16.02.2018, 15:11 Uhr

 

Jetzt wird's missionarisch: "Jesus in the City"

 

Jugendbischof Turnovszky will Vision und Spirit des Weltjugendtag in die Schulstadt Wr. Neustadt bringen - Missio-Leiter Wallner: "Kirche müsse hinausgehen und raus aus der Passivität". (Foto: KathPress)

Wiener Neustadt (Red.).- Katholische Presse kündigt großes Fest an, das den christlichen "Spirit" in die Stadt tragen soll.

Die Katholische Presse schreibt:

Die Katholische Jugend Österreich, JAKOB und Missio Österreich wollen mit der Jugendaktion "Jesus in the City" von 7. bis 10. Juni eine ganze Stadt verwandeln, genauer Wr.
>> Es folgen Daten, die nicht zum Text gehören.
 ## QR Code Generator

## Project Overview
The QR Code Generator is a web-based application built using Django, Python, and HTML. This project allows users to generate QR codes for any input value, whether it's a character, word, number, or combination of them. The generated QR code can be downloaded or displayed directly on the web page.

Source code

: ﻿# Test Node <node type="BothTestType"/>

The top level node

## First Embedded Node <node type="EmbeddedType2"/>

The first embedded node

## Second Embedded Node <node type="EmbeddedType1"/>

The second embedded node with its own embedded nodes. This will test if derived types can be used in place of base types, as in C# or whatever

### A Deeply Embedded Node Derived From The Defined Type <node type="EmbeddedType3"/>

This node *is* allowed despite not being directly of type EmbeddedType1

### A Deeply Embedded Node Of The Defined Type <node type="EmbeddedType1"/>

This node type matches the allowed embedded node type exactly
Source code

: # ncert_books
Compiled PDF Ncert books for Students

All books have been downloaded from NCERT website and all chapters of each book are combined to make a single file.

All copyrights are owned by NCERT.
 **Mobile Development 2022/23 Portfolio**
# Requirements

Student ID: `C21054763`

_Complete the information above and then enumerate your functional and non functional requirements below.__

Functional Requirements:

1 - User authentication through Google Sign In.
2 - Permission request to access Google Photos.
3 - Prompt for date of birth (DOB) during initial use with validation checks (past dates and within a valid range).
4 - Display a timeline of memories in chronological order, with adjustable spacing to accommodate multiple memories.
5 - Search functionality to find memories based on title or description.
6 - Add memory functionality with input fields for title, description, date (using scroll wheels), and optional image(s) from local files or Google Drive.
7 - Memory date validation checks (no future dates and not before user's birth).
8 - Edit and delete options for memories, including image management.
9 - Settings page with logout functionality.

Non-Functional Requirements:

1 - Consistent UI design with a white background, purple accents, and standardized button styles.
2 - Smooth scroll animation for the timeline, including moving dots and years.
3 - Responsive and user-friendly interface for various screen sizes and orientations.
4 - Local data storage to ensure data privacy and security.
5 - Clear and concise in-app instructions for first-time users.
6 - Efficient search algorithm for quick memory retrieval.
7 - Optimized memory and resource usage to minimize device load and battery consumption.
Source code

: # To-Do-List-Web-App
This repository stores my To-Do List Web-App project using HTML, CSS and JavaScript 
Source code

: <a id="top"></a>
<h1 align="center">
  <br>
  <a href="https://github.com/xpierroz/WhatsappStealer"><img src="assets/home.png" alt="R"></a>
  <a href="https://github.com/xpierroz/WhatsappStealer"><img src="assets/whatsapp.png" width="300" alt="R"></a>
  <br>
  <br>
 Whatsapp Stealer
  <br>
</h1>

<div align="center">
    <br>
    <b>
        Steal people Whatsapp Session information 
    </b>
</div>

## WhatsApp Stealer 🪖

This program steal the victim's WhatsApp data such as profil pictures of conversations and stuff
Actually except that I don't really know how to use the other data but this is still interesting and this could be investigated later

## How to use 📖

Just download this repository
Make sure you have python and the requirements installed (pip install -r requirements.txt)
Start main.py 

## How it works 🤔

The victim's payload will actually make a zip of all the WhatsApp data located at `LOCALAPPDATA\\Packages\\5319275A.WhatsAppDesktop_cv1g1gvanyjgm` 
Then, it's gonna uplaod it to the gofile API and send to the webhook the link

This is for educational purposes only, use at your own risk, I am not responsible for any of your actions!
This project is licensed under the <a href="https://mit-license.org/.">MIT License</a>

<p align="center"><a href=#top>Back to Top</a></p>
Neustadt. Die Jugend- und Missionsaktion hat ein ein konkretes Vorbild: den Weltjugendtag (WJT), der alle zwei bis drei Jahre stattfindet. Man wolle "seine Vision und Spirit in die Schulstadt Wiener Neustadt bringen", Schüler für den Glauben begeistern und Mission und Soziales verbinden, so Jugendbischof Stephan Turnovszky bei einer Pressekonferenz in Wien über das Programm. Darum werde es an den vier Tagen Schulbesuche, einen Gebetsabend mit Kardinal Christoph Schönborn, Workshops und Missionseinsätze geben.
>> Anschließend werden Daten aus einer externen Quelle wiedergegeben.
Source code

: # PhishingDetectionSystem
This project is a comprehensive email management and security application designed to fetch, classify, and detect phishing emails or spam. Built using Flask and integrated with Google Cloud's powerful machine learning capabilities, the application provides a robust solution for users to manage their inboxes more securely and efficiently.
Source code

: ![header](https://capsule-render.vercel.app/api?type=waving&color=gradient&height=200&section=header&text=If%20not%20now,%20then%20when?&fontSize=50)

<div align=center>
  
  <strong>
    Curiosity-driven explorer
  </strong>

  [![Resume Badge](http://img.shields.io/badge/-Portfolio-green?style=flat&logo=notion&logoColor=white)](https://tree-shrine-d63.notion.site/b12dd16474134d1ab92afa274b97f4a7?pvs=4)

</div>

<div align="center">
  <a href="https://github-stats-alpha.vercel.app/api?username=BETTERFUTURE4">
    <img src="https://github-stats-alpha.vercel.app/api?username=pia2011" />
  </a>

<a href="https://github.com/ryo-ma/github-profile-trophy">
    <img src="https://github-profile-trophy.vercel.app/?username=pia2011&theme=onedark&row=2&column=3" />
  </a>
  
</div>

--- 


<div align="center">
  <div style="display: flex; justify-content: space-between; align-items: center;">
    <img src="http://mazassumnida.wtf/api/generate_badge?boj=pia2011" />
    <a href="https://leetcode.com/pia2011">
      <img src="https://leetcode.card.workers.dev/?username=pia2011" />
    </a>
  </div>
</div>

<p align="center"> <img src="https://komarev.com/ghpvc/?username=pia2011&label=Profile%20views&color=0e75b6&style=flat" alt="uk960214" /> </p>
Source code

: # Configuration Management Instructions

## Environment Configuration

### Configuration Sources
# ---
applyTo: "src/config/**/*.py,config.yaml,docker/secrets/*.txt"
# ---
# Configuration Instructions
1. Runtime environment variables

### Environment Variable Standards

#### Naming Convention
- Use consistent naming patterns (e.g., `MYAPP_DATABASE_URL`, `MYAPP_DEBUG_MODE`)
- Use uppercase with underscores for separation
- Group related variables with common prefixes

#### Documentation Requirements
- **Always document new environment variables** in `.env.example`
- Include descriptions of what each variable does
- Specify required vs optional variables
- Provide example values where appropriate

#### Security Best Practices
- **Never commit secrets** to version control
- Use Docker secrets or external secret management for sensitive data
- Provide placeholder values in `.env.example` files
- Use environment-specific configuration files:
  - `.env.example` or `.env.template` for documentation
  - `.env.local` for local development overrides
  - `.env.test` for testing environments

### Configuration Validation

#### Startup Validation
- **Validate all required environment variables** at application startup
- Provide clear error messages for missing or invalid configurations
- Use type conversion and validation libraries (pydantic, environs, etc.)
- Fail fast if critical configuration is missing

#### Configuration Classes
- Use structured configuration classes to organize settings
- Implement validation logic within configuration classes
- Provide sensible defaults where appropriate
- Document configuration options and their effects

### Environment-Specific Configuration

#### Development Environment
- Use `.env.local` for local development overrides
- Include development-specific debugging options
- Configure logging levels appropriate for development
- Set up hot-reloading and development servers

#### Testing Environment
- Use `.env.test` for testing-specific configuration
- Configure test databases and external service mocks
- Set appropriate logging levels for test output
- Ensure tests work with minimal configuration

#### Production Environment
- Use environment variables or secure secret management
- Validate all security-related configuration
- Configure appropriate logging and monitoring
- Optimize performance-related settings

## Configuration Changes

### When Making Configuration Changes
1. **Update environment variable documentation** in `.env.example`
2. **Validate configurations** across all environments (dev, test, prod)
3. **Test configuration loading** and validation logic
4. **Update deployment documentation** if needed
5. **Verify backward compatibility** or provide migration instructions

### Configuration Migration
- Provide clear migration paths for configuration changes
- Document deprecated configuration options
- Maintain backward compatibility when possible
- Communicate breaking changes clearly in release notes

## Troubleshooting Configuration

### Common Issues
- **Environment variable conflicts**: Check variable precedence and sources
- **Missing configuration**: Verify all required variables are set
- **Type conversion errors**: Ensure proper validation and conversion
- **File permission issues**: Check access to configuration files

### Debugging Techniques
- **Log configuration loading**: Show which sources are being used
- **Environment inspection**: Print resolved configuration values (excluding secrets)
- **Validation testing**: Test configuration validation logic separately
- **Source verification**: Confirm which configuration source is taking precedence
"Wir haben die Aufgabe die weltweit wachsende Kirche zu stärken, aber auch die Ortskirche muss dynamisiert werden", erklärte Karl Wallner, Leiter von Missio Österreich, seinen Einsatz für die Jugend- und Missionsaktion "Jesus in the City". Denn "Kirche müsse hinausgehen und raus aus der Passivität", so Wallner. Dahinter stehe auch die Frage "wo würde Jesus heute hingehen?", meinte Judith Faber, Vorsitzende der Katholischen Jugend Wien. Darum gebe es im Programm von "Jesus in the City" neben dem Gebet zur Vertiefung des Glaubens, auch eine "bewusste Option für die Armen", wie ein gratis Festmahl am Domplatz, einen gratis Friseur und Krankenbesuche.

Freundschaft mit Jesus

"Unsere Hoffnung ist, dass wir Menschen in ihren Herzen berühren und die Welt verwandeln können", so der Jugendbischof über die Vision von "Jesus in the City". Für Sylvia Buhl, von der Koordinierungsstelle JAKOB - Jugendapostolate Katholischer Orden und Bewegungen, gehe dabei darum, Jugendlichen "die Freundschaft mit Jesus" näher zu bringen. Das würde man einerseits mit einer "Verbindung von Wachstum in die Tiefe durch Glaubensvertiefung", und einem "Wachstum in die Breite durch einladende Mission" erreichen. Konkret bedeutet das für Buhl die Breite "vom sozialen Einsatz bis zum Gebet".

Ziel sei es "eine Veranstaltung zu kreieren, bei der junge Menschen feiern, musizieren und ihre Freude über den Glauben leben können", erklärte Turnovszky. Die Idee dafür sei auf einer Zugfahrt von Rom nach Wien nach der Weltjugendtagsakademie rund um Palmsonntag 2017 entstanden, so der Jugendbischof.

Für Wallner von Missio könnte die Jugendaktion "Jesus in the City" auch eine Probeveranstaltung für einen WJT in Österreich sein. Denn: "wenn der nächste WJT 2019 in Panama stattfinden kann, dann ist das auch in Österreich möglich."